Asymptotic Equipartition of Markov Chains

Peter KrafftStatisticsLeave a Comment

The Asymptotic Equipartition Property/Principle (AEP) is a well-known result that is likely covered in any introductory information theory class. Nevertheless, when I first learned about it in such a course, I did not appreciate the implications of its general form.  In this post I will review this beautiful, classic result and offer the mental picture I have of its implications. I will frame my discussion in terms of Markov chains with discrete state spaces, but note that the AEP holds even more generally. My treatment will be relatively informal, and I will assume basic familiarity with Markov chains. See the references for more details.

The intuition for the AEP is most clear in the special case of i.i.d. samples. Consider a chain of N samples from a categorical distribution over the states 1,\ldots,S described by the probability vector \vec{p}. In this case each symbol will appear about p_s N times with high probability, and in particular the joint probability of each chain will be about p = p_1^{p_1 N}p_2^{p_2 N}\cdots p_S^{p_S N}. Interestingly, \log p = N\sum_s p_s \log p_s = -NH, where H is the entropy of the sampling distribution. Thus the probability of most trajectories sampled will be close to 2^{-NH}.

Somewhat surprisingly, the same results holds for general (ergodic, stationary) Markov chains.  In this case the AEP is stated (as in Shannon [1]): The set of possible length N trajectories of a Markov chain X_1 = x_1, \ldots, X_N = x_N can be partitioned into two disjoint groups, one set whose total probability is arbitrarily small as N increases and another whose members each have a probability p = P(X_1 = x_1, \ldots, X_N = x_N) with \frac{\log p^{-1}}{N} \approx H. See Cover and Thomas [2] or the AEP wikipedia page for a proof. This result is called the “equipartition” principle because it says that most of the trajectories in the “typical” or likely set will have approximately equal probability, though I should note that MacKay [3] warns about taking this interpretation too literally.

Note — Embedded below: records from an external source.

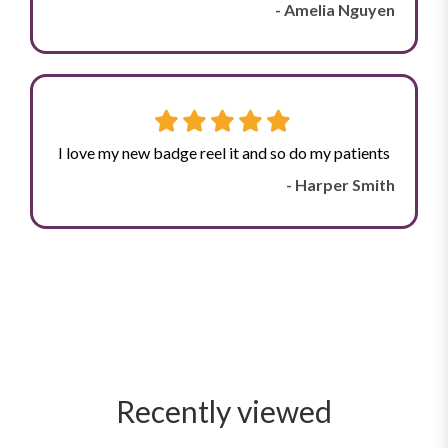
- Amelia Nguyen
I love my new badge reel it and so do my patients
- Harper Smith
Recently viewed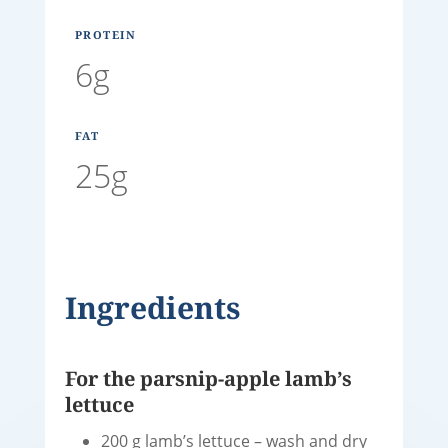
PROTEIN
6g
FAT
25g
Ingredients
For the parsnip-apple lamb’s
lettuce
200 g lamb’s lettuce – wash and dry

The reason this is interesting is partly because you might think that as the length of a Markov chain grows there would be S^N trajectories each with approximately equal probability. A moment’s thought shows this cannot be the case since trajectories consisting mainly of unlikely states will become far less likely. The AEP formalizes this intuition and gives a precise characterization of the number of likely trajectories. At one extreme a chain with zero entropy, which always samples the same state, will have only one trajectory with nonzero probability. At the other extreme a chain that always samples from the uniform distribution over all states will indeed have what one might naively suspect, S^N equally likely trajectories. The AEP nicely characterizes the rest of the spectrum.

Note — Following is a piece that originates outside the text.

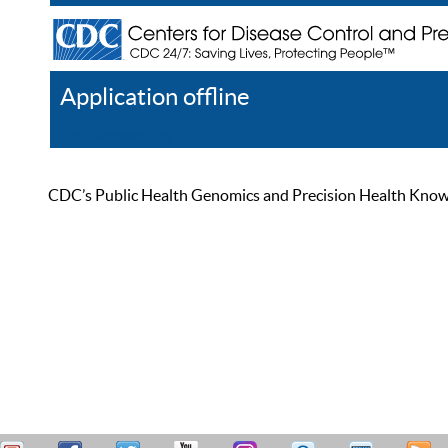
Application offline
Help
Register
Log In
CDC’s Public Health Genomics and Precision Health Knowled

The way I currently visualize the AEP is then as kind of a row property of Markov chains.  Imagine laying out all possible trajectories of a length N Markov chain, X_1, \ldots, X_N, in an S^N \times N matrix, where each row i is a trajectory with joint probability P(X_1 = x_{i1}, \ldots, X_N = x_{iN}). One important column property of this matrix is that the marginal distribution of the states in any arbitrary column j, P(X_j = x) = \sum_{i} P(X_1 = x_{i1}, \ldots, , X_j = x, \ldots, X_N = x_{iN}), will be the invariant distribution of the Markov chain. The AEP then describes an interesting row property: the probability mass of P(X_1, \ldots, X_N) is concentrated on only 2^{NH} of the S^N rows, and each of those rows has approximately equal probability, 2^{-NH}. The AEP is thus a fascinating and deep result relating the entropy of a Markov chain to not only the joint probability of its trajectories but also the size of the effective support over its possible trajectories.


[1] Claude E. Shannon. “A Mathematical Theory of Communication”, Section 7. The Bell System Technical Journal. 1948.
[2] Thomas M. Cover and Joy A. Thomas. Elements of Information Theory, Chapters 3 and 16.8. Second edition. John Wiley & Sons, Inc. 2006.
[3] David J.C. MacKay. Information Theory, Inference, and Learning Algorithms, Section 4.4. Version 7.2. Cambridge University Press. 2005.